Event statement for Time-to-event models

event(observed variable, expression [, action code])

Specifies an occur observed variable, which has two values: 1, which means the event occurred, or 0, which means the event did not occur. The hazard is given by the expression.

The event statement creates a special hidden differential equation to accumulate, or integrate, the hazard rate, which is defined by the expression in the second argument. This integration is reset whenever the occur variable is observed, so the integral extends from the time t0 of the previous occur observation to t1, the time of the current observation. Let cum_hazard=integral of the hazard during the period [t0,t1]:

Then the probability that an event will not occur in the period is: S=exp(-cum_hazard). Therefore, if the period terminates with an observation occur=0 at t1, the likelihood is S. If the period terminates at t1 because an event occurred at time=t1 (occur=1), then the likelihood is S*hazard(t1), where hazard(t1) is the hazard rate at t1. These likelihood computations are performed automatically whenever an occur observation is made.
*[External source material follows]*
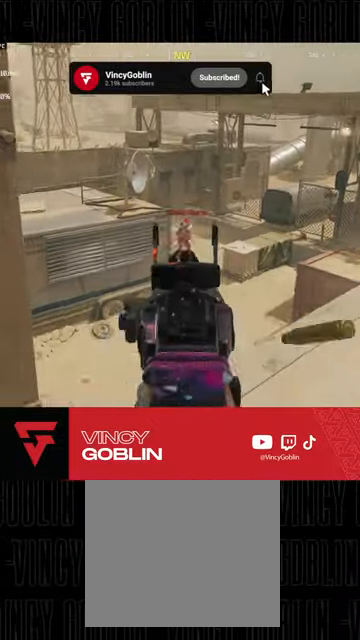
{"dt_ms": 500, "buttons": [], "left_stick": "down-left", "right_stick": "left", "events": [[133, "left_stick", "down-right"], [367, "L1", "up"], [400, "L2", "up"], [400, "R2", "up"], [400, "R3", "up"], [400, "right_stick", "left"], [467, "left_stick", "down-left"]]}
Note:The observations of 0 (no event) can occur at pre-defined sampling points, but observations of 1 (event occurred) are made at the time of the event.
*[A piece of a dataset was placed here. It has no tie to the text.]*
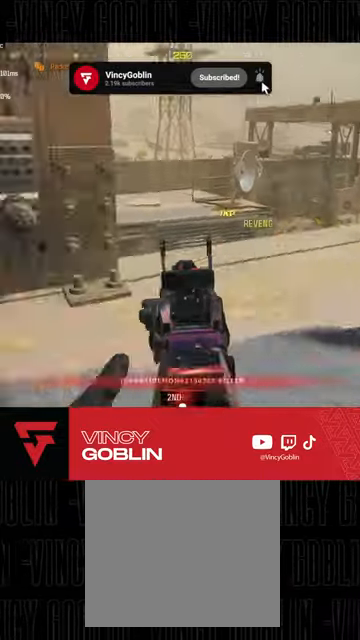
{"dt_ms": 500, "buttons": [], "left_stick": "up-left", "right_stick": "left", "events": [[67, "left_stick", "up-left"], [167, "right_stick", "center"], [267, "SQUARE", "down"], [333, "SQUARE", "up"], [500, "right_stick", "left"]]}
Event models are inherently time based, and require a mapping for a time value.

All about Time-to-Event modeling

Consider a process modeled as a series of coin-tosses, where at each toss, if the coin comes up “heads,” that means an event occurred and the process stops. Otherwise, if it comes up “tails,” the coin is tossed again. The graph below shows that process if the probability of “heads” is 0.1, and the probability of “tails” is 0.9.

It is easy to see that the probability of getting to time 5 without getting a “heads” is 0.9 multiplied by itself 5 times. Similarly, the probability of getting a “heads” at time 5 is 0.1 multiplied by the probability of getting to time 4 without getting “heads” or 0.9^4*0.1.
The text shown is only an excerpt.